CBILS was brought in to help repair immediate financial difficulties faced by SMEs during the pandemic. RLS, on the other hand, is focused on the future. It’s designed to offer viable businesses extra cash at affordable rates to help see them through the economic recovery. There are no turnover restrictions, so it’s open to more businesses.

While the government won’t cover your fees or interest payments, upfront fees can’t be higher than 5% of the facility size. Like CBILS, there’s an 80% government guarantee to incentivise lenders. RLS will encourage lenders to offer eligible businesses facilities they might not normally be able to access at better rates than usual.

What kinds of facilities are available under the scheme?

The amount you can borrow through RLS is more flexible than CBILS, starting at £1,000 for asset finance and invoice finance. Term loans or overdrafts start at £25,001 (half the CBILS minimum), going up to £10 million. While you’re no doubt familiar with the concept of business loans, the other kinds of finance available through the scheme might not be as clear. Here’s what you need to know:

1. Invoice finance

If you invoice your customers or clients then you’ve no doubt experienced the cash flow pressure caused by lengthy payment terms. Many businesses wait 30, 60 or even up to 120 days before they receive the cash they’re owed.

With an invoice finance facility, you get to dip into that money before your customer pays up. The lender advances your business a percentage of the invoice’s value up front. When your customer settles their invoice, the lender is repaid for the percentage they advanced and you get the remaining amount (minus a small fee).
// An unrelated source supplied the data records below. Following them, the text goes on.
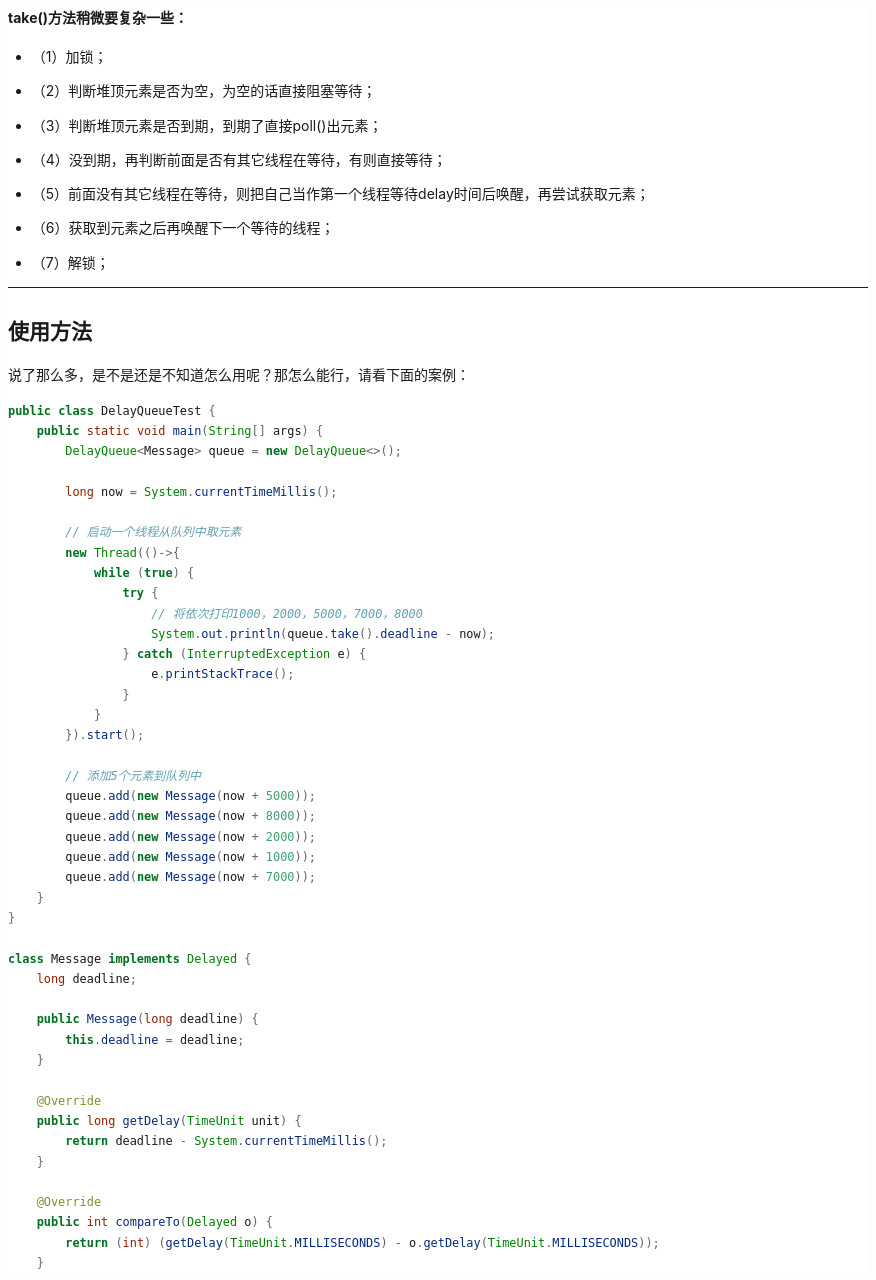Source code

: 
#### take()方法稍微要复杂一些：

- （1）加锁；

- （2）判断堆顶元素是否为空，为空的话直接阻塞等待；

- （3）判断堆顶元素是否到期，到期了直接poll()出元素；

- （4）没到期，再判断前面是否有其它线程在等待，有则直接等待；

- （5）前面没有其它线程在等待，则把自己当作第一个线程等待delay时间后唤醒，再尝试获取元素；

- （6）获取到元素之后再唤醒下一个等待的线程；

- （7）解锁；

-----

## 使用方法

说了那么多，是不是还是不知道怎么用呢？那怎么能行，请看下面的案例：

```java
public class DelayQueueTest {
    public static void main(String[] args) {
        DelayQueue<Message> queue = new DelayQueue<>();

        long now = System.currentTimeMillis();

        // 启动一个线程从队列中取元素
        new Thread(()->{
            while (true) {
                try {
                    // 将依次打印1000，2000，5000，7000，8000
                    System.out.println(queue.take().deadline - now);
                } catch (InterruptedException e) {
                    e.printStackTrace();
                }
            }
        }).start();

        // 添加5个元素到队列中
        queue.add(new Message(now + 5000));
        queue.add(new Message(now + 8000));
        queue.add(new Message(now + 2000));
        queue.add(new Message(now + 1000));
        queue.add(new Message(now + 7000));
    }
}

class Message implements Delayed {
    long deadline;

    public Message(long deadline) {
        this.deadline = deadline;
    }

    @Override
    public long getDelay(TimeUnit unit) {
        return deadline - System.currentTimeMillis();
    }

    @Override
    public int compareTo(Delayed o) {
        return (int) (getDelay(TimeUnit.MILLISECONDS) - o.getDelay(TimeUnit.MILLISECONDS));
    }
```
At MarketFinance we offer several kinds of invoice finance. You can pay as you go if you have less frequent cash flow needs. Or, if you need a more regular facility to support your working capital then you can choose a subscription facility with fixed monthly fees.

2. Asset finance

If your business relies on expensive equipment or machinery, you can avoid payment for the outright by spreading the cost through a hire purchase or leasing. Hire purchasing allows you to make smaller payments over a pre-agreed time frame until you own the asset outright. If you’re leasing the item, a lender will buy the asset and you will pay a monthly fee to use it. When the lease ends, you pay the balance. Alternatively, you can upgrade the item and return the original asset to the lender to settle.

3. Overdrafts

An overdraft is a facility that’s linked to your business current account. It allows you to make payments from your account beyond the available balance, up to a pre-agreed limit. You can choose overdrafts that have a fixed duration for particular pinch points, or you can use a rolling facility. They’re well-suited to businesses whose cash requirements change month-to-month.

Alternative finance supports SMEs

Many SMEs have been let down by traditional banks when it comes to accessing finance. The processes in place to secure funding take a long time to complete and often underserve those who need them most. Alternative solutions that are more user-friendly and faster are out there. For busy entrepreneurs that want a quick response, it’s time to look outside the high street box.